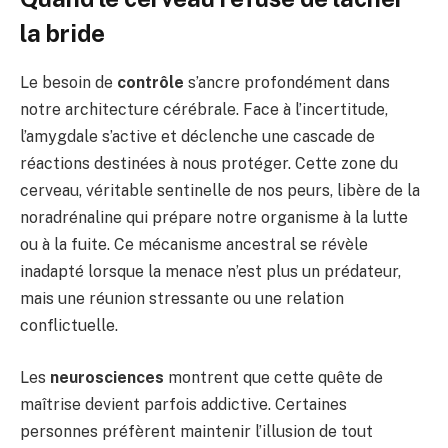
la bride
Le besoin de
contrôle
s’ancre profondément dans
notre architecture cérébrale. Face à l’incertitude,
l’amygdale s’active et déclenche une cascade de
réactions destinées à nous protéger. Cette zone du
cerveau, véritable sentinelle de nos peurs, libère de la
noradrénaline qui prépare notre organisme à la lutte
ou à la fuite. Ce mécanisme ancestral se révèle
inadapté lorsque la menace n’est plus un prédateur,
mais une réunion stressante ou une relation
conflictuelle.
Les
neurosciences
montrent que cette quête de
maîtrise devient parfois addictive. Certaines
personnes préfèrent maintenir l’illusion de tout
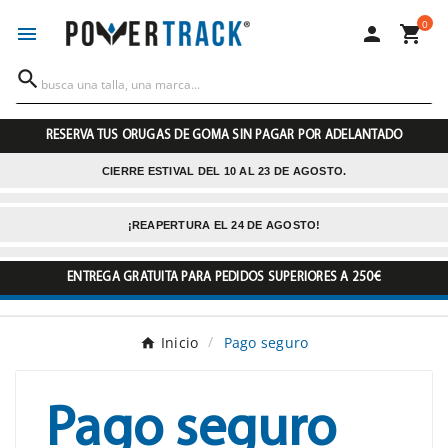
0




RESERVA TUS ORUGAS DE GOMA SIN PAGAR POR ADELANTADO
CIERRE ESTIVAL DEL 10 AL 23 DE AGOSTO.
¡REAPERTURA EL 24 DE AGOSTO!
ENTREGA GRATUITA PARA PEDIDOS SUPERIORES A 250€
Inicio
Pago seguro
Pago seguro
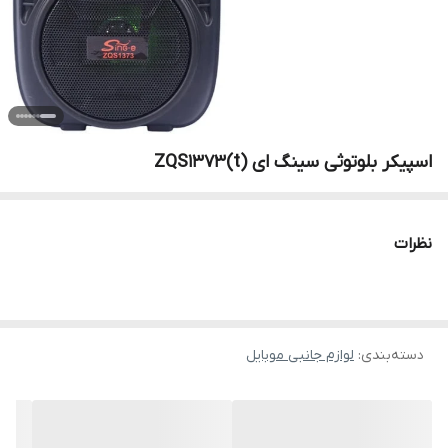
اسپیکر بلوتوثی سینگ ای ZQS1373(t)
نظرات
دسته‌بندی
:
لوازم جانبی موبایل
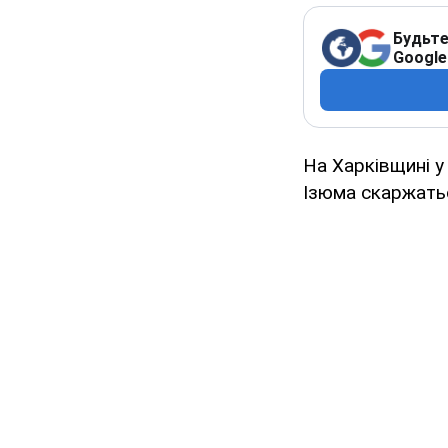
Будьте
Google
На Харківщині у
Ізюма скаржатьс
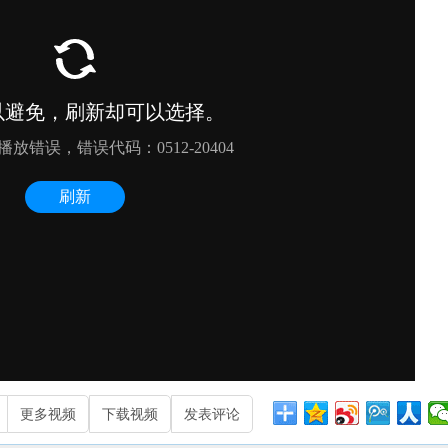
更多视频
下载视频
发表评论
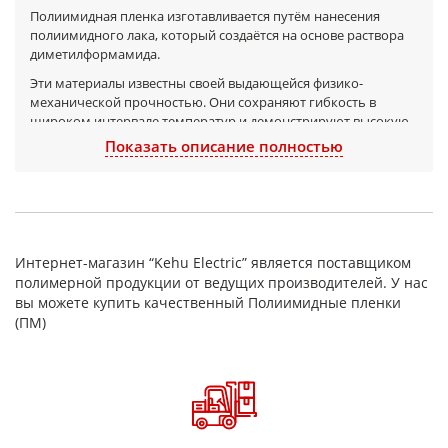
Полиимидная пленка изготавливается путём нанесения
полиимидного лака, который создаётся на основе раствора
диметилформамида.
Эти материалы известны своей выдающейся физико-
механической прочностью. Они сохраняют гибкость в
широком интервале температур и демонстрируют высокую
стойкость к усталостным нагрузкам и долговечность, а также
Показать описание полностью
минимальную ползучесть.
Полиимидные пленки классифицируются как
антифрикционные материалы.
Данная пленка не растворяется в органических
растворителях и устойчива к воздействию масел, однако
Интернет-магазин “Kehu Electric” является поставщиком
разрушается при взаимодействии с концентрированными
полимерной продукции от ведущих производителей. У нас
кислотами и щелочами. Кроме того, она обладает высокой
вы можете купить качественный Полиимидные пленки
радиационной стойкостью.
(ПМ)
Главной особенностью этого материала является
возможность поддерживать свои физико-механические и
электроизоляционные характеристики в широком
температурном диапазоне от -200ºС до +400ºС.
Полиимидные пленки находят применение в таких областях,
как:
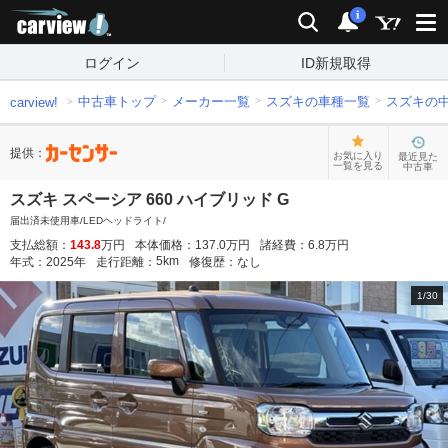
carview!
検索
通知
i
ログイン
ID新規取得
中古車トップ
メーカー一覧
スズキの車種一覧
スズキの
carview!
提供：
お気に入り
最近見た
一覧を見る
中古車
スズキ スペーシア 660 ハイブリッド G
届出済未使用車/LEDヘッドライト/
支払総額：
143.8
万円
本体価格：
137.0
万円
諸経費：
6.8
万円
5
km
年式：
2025
年
走行距離：
修復歴：
なし
1
/
30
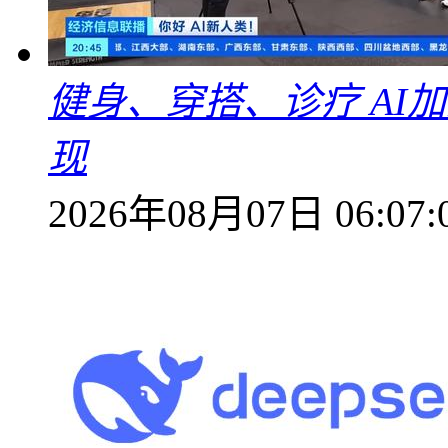
健身、穿搭、诊疗 AI
现
2026年08月07日 06:07:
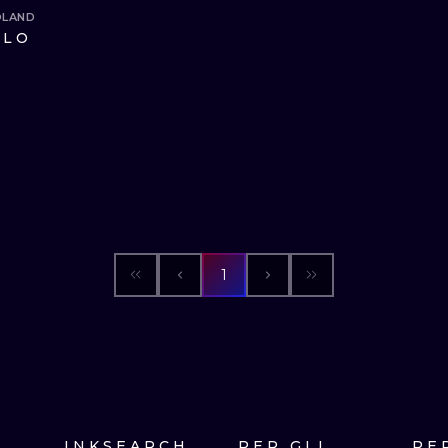
OLAND
ILO
MINIMALISM
WOODCUT
UV
1
INKSEARCH
PER GLI
PE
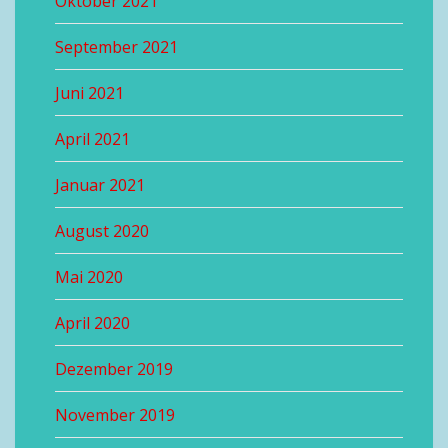
Oktober 2021
September 2021
Juni 2021
April 2021
Januar 2021
August 2020
Mai 2020
April 2020
Dezember 2019
November 2019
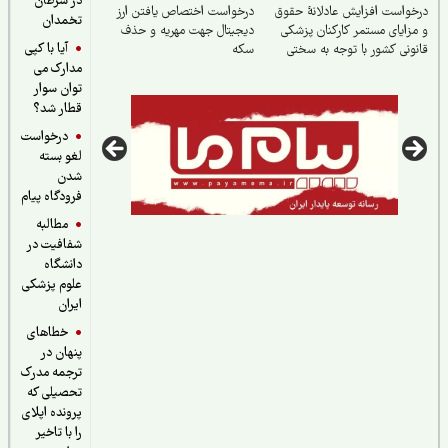
در سرطان
واست افزایش عادلانهٔ حقوق
درخواست اختصاص یافتن ارز
تخمدان
زایای مستمر کارکنان پزشکی
دیجیتال جهت مهریه و حذف
آیا با کپی
ونی کشور با توجه به سختی
سکه
مدارک می
یط کار
توان سوار
قطار شد؟
درخواست
لغو بسته
شدن
فرودگاه پیام
مطالبه
شفافیت در
دانشگاه
علوم پزشکی
ایران
خطاهای
پنهان در
ترجمه مدرک
تحصیلی که
پرونده اپلای
را با تاخیر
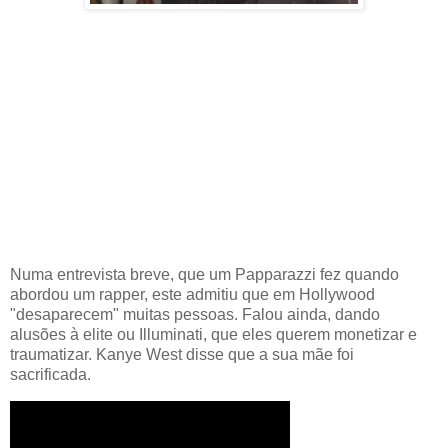
Numa entrevista breve, que um Papparazzi fez quando
abordou um rapper, este admitiu que em Hollywood
"desaparecem" muitas pessoas. Falou ainda, dando
alusões à elite ou Illuminati, que eles querem monetizar e
traumatizar. Kanye West disse que a sua mãe foi
sacrificada.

• _What needs to be done_:
Within the data above, determine the number of lines that contain the word "Полиимидные"; write only that number.

• _Response to the task_:
3